Similarly, there are many failure stories as well and the numbers could be even higher since many of them doesn’t go out to the public. One of the main reasons I have seen for failures is the lack of understanding what we are dealing with when designing Microservice architectures.
One of the important lessons I learned designing Microservices is that it demands a deep understanding of distributed systems and without this knowledge, it is likely to end up in doing the wrong abstractions and communication between Microservices.
I have seen many occurrences where developers claim to say that they have adopted Microservices architectural style but when going into the details it is not the case. Let us look at few common mistakes people do when designing Microservices.
When designing Microservices, there are several key points, I validate over and over again in the design phase.
On the other hand, trying to do a big design upfront dividing the Business Domain for a large number of Microservices is not practical either.

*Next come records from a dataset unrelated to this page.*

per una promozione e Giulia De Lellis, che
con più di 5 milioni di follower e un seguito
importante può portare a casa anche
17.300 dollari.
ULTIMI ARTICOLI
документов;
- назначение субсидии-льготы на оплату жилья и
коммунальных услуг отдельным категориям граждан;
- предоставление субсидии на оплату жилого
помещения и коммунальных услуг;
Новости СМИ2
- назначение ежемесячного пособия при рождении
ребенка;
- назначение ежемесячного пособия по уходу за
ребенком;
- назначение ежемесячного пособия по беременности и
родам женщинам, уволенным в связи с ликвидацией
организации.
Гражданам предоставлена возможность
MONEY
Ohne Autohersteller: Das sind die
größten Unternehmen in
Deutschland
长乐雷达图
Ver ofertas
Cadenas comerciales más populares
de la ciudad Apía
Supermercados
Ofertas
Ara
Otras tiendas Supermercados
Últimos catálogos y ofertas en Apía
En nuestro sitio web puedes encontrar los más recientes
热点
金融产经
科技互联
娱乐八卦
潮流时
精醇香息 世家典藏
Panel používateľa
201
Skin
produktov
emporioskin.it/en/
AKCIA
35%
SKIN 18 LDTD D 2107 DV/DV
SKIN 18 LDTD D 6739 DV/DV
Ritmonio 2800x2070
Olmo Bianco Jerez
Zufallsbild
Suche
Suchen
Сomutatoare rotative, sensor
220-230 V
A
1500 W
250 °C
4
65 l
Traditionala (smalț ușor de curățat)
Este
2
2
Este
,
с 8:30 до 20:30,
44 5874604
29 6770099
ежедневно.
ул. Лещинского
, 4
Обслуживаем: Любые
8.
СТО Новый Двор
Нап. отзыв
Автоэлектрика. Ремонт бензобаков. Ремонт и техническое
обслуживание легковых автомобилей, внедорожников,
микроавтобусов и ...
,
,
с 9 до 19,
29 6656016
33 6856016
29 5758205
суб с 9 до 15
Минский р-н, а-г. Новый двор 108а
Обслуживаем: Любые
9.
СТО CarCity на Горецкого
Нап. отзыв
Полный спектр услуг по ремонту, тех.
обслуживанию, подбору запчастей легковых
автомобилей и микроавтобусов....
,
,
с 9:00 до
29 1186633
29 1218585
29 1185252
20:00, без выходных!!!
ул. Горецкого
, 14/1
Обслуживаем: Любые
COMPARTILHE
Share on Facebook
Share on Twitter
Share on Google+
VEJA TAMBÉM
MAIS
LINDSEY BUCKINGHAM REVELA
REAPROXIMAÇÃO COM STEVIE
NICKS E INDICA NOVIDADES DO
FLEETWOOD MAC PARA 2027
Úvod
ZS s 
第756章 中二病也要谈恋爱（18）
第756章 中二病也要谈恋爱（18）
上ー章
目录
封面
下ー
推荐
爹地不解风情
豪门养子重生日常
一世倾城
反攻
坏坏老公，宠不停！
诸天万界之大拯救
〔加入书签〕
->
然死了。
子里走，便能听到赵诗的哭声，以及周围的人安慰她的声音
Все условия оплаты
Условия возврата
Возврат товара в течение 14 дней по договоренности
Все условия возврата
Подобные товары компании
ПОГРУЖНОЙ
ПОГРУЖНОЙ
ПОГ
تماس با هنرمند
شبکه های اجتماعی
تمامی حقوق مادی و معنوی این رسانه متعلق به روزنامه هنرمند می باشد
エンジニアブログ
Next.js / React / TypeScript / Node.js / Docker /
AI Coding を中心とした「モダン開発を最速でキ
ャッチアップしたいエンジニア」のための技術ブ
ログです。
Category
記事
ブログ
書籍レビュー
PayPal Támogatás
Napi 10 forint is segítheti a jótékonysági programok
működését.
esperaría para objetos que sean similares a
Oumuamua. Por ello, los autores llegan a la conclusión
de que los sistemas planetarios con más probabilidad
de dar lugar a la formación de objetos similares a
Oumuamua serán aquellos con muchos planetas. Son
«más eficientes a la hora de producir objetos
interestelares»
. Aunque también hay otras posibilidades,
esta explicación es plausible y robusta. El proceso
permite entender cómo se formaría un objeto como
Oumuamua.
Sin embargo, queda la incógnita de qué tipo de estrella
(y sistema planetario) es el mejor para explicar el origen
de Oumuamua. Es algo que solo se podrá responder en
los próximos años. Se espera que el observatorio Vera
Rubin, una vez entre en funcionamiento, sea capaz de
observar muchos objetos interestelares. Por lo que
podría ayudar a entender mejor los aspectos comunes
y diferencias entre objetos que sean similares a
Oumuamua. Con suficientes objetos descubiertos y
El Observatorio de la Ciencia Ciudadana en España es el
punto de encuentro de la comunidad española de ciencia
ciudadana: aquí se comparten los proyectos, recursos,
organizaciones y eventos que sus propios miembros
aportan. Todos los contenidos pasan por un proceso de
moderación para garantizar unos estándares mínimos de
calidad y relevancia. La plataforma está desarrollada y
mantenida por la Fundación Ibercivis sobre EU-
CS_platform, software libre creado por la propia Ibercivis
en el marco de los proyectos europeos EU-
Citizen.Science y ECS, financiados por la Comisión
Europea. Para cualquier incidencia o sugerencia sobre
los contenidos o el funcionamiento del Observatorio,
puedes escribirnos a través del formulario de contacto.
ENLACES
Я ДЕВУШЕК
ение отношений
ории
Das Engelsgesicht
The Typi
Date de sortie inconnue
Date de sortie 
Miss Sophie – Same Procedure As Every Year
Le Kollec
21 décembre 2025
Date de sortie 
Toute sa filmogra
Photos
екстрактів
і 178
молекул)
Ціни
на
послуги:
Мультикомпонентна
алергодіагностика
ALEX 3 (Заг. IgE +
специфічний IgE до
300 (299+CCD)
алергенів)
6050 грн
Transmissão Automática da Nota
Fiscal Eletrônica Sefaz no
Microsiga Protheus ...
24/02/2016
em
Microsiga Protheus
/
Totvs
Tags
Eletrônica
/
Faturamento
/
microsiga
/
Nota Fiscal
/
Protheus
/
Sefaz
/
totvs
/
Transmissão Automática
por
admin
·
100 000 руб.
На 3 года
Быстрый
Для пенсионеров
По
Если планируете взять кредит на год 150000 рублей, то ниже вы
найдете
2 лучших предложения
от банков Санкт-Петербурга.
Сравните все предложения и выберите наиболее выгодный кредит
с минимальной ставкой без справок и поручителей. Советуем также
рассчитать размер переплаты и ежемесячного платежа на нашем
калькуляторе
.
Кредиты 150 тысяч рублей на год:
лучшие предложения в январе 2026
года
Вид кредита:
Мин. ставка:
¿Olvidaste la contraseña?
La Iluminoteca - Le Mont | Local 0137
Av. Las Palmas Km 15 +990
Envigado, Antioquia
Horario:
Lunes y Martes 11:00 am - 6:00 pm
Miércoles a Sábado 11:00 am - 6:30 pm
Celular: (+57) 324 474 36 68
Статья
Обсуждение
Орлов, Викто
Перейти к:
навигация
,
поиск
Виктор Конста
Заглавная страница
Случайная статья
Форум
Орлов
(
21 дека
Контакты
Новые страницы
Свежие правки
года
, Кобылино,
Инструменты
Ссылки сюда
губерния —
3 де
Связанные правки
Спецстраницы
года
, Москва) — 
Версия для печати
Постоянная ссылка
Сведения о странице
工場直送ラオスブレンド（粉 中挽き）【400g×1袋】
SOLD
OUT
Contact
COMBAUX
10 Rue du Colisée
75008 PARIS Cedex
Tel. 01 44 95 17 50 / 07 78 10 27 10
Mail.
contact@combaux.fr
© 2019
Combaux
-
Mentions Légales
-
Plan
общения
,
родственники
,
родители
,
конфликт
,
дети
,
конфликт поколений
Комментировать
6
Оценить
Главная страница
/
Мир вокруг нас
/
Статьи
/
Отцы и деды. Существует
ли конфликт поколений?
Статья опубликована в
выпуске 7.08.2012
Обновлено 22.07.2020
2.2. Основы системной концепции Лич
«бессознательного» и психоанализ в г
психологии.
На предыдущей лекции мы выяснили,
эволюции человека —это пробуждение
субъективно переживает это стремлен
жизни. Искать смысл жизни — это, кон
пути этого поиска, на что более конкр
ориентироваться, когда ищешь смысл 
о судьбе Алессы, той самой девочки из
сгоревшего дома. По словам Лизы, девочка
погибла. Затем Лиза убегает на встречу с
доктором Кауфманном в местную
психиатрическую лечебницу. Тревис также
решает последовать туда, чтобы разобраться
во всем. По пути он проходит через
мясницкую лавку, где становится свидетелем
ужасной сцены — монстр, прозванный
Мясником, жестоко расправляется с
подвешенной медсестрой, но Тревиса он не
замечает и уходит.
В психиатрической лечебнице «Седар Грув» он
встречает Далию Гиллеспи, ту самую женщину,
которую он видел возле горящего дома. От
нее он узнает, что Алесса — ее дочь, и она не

It is always challenging to find the golden number of Microservices to start with but its better to start small and divide later.
You can also consider areas such as Security, Privacy of Data (Especially with GDPR requirements), Domain Driven Design Practices and most importantly the composition of the development teams and sub-teams to fuel your thoughts.
One of the clear benefits I have seen with Microservices is that, although the overall architecture is complex considering overall services and interactions which requires expert design skills, implementing individual services becomes simpler with their own lifecycle, improving developer productivity in long-term.
If you are designing Microservices in Cloud, Serverless technologies and managed services could potentially solve most of the challenges without needing to write code or use third-party middleware. For instance, I’m often using AWS SNS with Lambda (governed by SNS policies for message format contract) as the pub-sub messaging solution to synchronize data between the databases in Microservices. For Microservices that needs to be deployed in an on-premise data center, there is Open Source messaging middleware like Apache Kafka which could potentially replace AWS SNS.
Using Identity Server (e.g; Amazon Cognito UserPools) for Authentication and Authentication Federation could be also a good choice to integrate rather implementing it as a Microservice from scratch. It is also useful to use stateless tokens like JWT for both for authentication and authorization (using claims), which could be validated by different Microservices without explicit dependencies.
I have been often using OpenID Connect in multiple projects to implement authentication across Microservices (using the standard authorization flow with OAuth2.0) which proved to be much convenient in the long run.
In a Microservices implementation, you can consider each of the services as an individual project and organize the code artifacts and CI/CD setup around each service. However, it is also important to identify the common interaction channels between services (e.g; RestAPIs, Pub-sub topics, Queues & etc.) and treat them separately having their own change management process. This plays a crucial role in making sure the services interact with each other without causing a change in interfaces to break the applications.